> ACTIVITY
Take from the records below each line that holds "source".

> THE INPUT
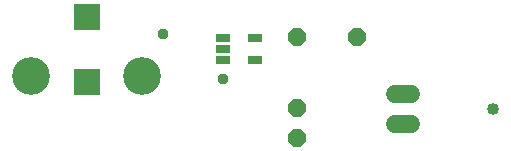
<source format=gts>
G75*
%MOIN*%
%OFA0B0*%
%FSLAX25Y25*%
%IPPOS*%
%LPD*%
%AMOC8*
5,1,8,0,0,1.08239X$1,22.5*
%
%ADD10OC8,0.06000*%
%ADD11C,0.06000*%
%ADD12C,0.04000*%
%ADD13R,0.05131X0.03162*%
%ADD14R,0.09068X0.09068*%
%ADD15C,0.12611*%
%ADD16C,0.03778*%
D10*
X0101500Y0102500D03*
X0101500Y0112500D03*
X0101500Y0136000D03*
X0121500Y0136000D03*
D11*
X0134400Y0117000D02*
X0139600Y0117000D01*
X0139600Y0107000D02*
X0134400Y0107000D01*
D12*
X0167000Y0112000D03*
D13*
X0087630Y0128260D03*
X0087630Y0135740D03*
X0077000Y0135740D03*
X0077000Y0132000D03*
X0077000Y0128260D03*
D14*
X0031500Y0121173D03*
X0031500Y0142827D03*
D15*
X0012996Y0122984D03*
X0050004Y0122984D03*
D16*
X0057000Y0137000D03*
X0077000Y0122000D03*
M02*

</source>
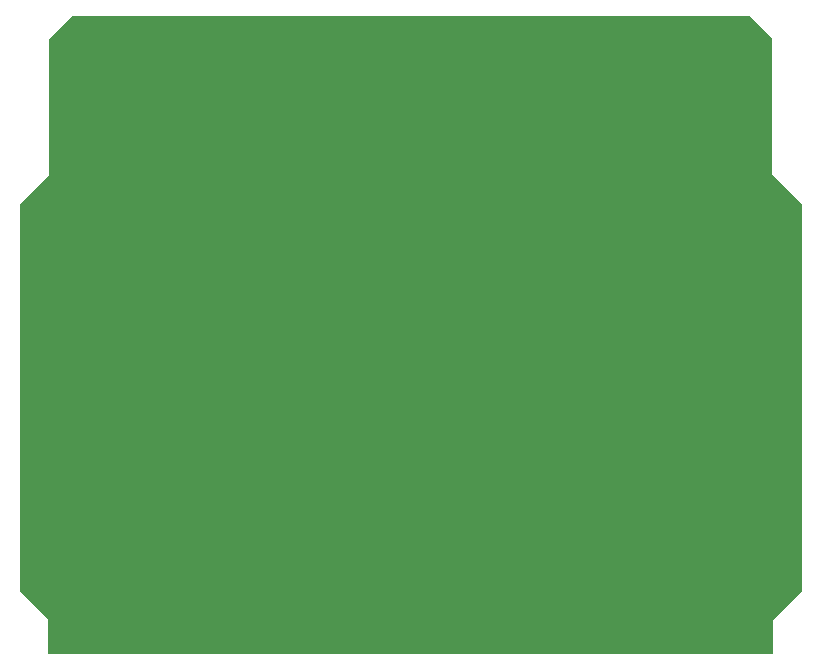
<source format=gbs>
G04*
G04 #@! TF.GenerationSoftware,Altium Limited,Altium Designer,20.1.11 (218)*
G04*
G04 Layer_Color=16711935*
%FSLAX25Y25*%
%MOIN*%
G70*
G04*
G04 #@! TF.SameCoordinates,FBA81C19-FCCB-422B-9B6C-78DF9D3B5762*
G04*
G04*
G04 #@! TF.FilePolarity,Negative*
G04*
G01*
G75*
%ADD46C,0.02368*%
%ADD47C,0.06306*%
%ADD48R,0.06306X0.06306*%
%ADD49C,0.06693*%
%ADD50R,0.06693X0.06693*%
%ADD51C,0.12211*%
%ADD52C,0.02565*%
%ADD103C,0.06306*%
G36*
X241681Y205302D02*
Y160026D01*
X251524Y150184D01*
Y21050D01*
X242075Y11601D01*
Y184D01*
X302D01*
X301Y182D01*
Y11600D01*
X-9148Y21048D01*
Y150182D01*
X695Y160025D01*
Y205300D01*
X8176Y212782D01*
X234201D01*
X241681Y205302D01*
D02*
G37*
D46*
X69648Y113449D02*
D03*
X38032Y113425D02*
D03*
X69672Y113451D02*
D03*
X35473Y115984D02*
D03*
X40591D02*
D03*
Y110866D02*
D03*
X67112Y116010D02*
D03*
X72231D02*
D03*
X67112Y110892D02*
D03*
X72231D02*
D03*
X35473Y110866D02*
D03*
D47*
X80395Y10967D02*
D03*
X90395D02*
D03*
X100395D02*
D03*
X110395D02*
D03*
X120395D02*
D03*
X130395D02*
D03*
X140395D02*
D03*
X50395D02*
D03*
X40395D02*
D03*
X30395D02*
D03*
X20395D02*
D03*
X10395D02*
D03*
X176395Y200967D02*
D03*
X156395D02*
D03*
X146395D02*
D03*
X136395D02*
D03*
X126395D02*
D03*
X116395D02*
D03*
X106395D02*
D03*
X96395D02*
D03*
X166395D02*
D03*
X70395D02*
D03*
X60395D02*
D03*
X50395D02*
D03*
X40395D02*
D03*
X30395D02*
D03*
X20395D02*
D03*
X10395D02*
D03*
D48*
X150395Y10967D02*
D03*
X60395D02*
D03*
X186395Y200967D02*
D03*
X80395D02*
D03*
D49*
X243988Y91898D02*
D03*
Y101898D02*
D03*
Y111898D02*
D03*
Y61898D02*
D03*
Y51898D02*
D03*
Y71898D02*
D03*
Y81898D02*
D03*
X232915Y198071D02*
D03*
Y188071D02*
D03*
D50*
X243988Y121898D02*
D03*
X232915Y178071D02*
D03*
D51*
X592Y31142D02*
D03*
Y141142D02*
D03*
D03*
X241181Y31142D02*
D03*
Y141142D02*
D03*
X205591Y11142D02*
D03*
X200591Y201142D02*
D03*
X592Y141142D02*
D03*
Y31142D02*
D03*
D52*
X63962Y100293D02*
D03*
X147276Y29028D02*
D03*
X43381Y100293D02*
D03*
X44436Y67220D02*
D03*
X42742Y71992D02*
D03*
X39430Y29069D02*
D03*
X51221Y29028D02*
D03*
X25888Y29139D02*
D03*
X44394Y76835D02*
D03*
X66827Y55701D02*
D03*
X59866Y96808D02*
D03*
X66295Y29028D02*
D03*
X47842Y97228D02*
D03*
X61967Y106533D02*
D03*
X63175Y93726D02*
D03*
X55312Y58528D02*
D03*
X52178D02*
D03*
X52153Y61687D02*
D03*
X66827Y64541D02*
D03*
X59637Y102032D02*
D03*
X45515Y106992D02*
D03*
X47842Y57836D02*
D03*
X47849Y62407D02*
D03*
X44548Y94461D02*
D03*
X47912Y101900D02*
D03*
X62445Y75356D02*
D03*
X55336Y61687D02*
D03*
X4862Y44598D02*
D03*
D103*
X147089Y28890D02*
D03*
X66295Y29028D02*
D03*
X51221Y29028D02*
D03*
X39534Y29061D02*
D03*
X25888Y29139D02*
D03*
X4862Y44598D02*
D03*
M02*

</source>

> RESPONSE AREA
<source format=gts>
</source>
<source format=gbs>
</source>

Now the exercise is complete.